Liputan6.com, Jakarta - Menteri Pendidikan dan Kebudayaan (Mendikbud) Nadiem Anwar Makarim memastikan Ujian Nasional (UN) pada 2021 akan ditiadakan. Mendikbud telah menyiapkan pengganti UN yang disebut dengan konsep Asesmen Kompetensi Minimum dan Survei Karakter.
Menurut Nadiem, konsep ini merupakan penyederhanaan dari ujian nasional yang begitu kompleks. Konsep yang digunakan yakni asesmen yang mengukur kemampuan minimal yang dibutuhkan para siswi. Materi yang dinilai adalah literasi dan numerasi.
"Literasi itu bukan hanya kemampuan membaca, literasi adalah kemampuan menganalisa suatu bacaan. Kemampuan memahami konsep di balik tulisan tersebut," kata Nadiem dalam sebuah acara di Hotel Bidakara, Jakarta, Rabu (11/12/2019).
Sedangkan numerasi, kata Nadiem, ialah kemampuan menganalisa dengan menggunakan angka-angka. "Ini adalah dua hal yang akan menyederhanakan asesmen kompetensi mulai 2021," tuturnya.
Nadiem menegaskan, konsep asesmen kompetensi pengganti ujian nasional itu bukan lagi berdasarkan mata pelajaran maupun berdasarkan penguasaan konten atau materi.
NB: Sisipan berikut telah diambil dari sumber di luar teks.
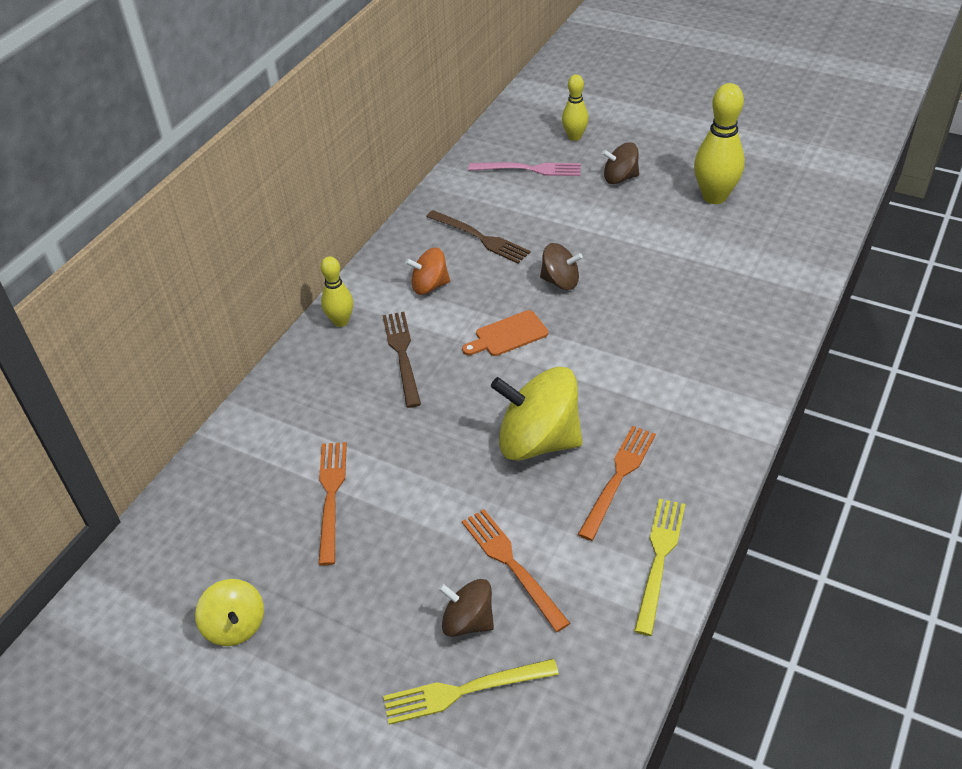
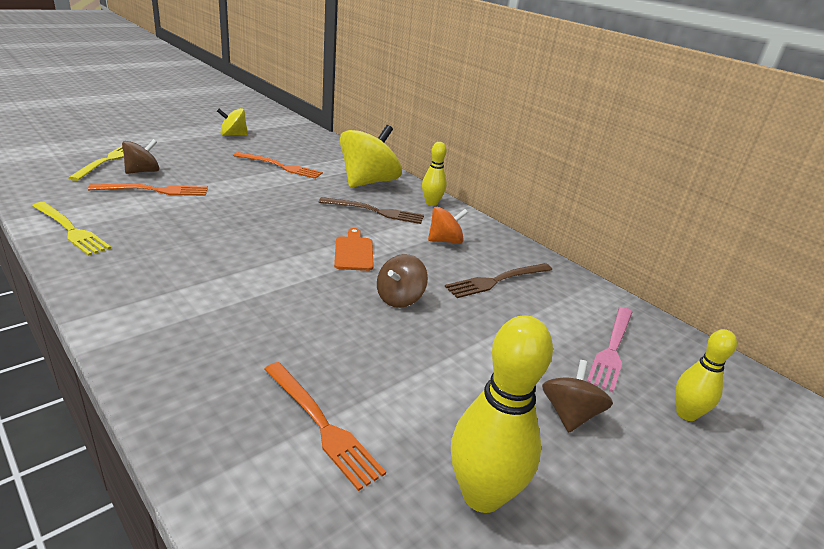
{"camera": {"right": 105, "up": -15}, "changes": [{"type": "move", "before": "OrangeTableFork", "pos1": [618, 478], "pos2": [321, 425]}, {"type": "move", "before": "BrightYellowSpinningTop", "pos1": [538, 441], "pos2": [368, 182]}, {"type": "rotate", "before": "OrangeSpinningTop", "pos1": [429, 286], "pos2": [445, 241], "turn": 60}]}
"Ini berdasarkan kompetensi minum yang dibutuhkan murid-murid untuk bisa belajar apa pun mata pelajarannya," ujar mantan bos Gojek Indonesia itu.
Survei Karakter
Selain asesmen kompetensi, Mendikbud juga akan memberlakukan konsep survei karakter. Survei karakter ini digunakan untuk mengetahui iklan karakter anak di sekolah.
"Untuk mengetahui ekosistem di sekolahnya bagaimana implementasi gotong royong. Apakah level toleransinya sehat, apakah well-being atau kebahagiaan anak itu sudah mapan, apakah ada bullying terjadi?," kata Nadiem.
Survei itu, kata Nadiem, digunakan untuk menjadi tolok ukur supaya sekolah-sekolah memberikan umpan balik bagi kegiatan pembelajarannya.
Mas Nadiem, sapaan akrabnya di Kemendikbud itu, juga menerangkan bahwa asesmen dan survei tersebut akan dilaksanakan pada pertengahan jenjang satuan pembelajaran. Sementara ujian nasional selama ini berada di akhir jenjang.
Ada dua alasan mengapa hal ini dilakukan di tengah jenjang. Yang pertama, kata Nadiem, adalah untuk memberikan waktu bagi sekolah dan para guru melakukan perbaikan sebelum sang anak lulus.
"Dan yang kedua karena dilakukan di tengah jenjang ini tidak bisa dilakukan sebagai alat seleksi untuk siswa. Tidak lagi menimbulkan stres bagi anak-anak dan orangtua karena formatif asesmennya," ujarnya.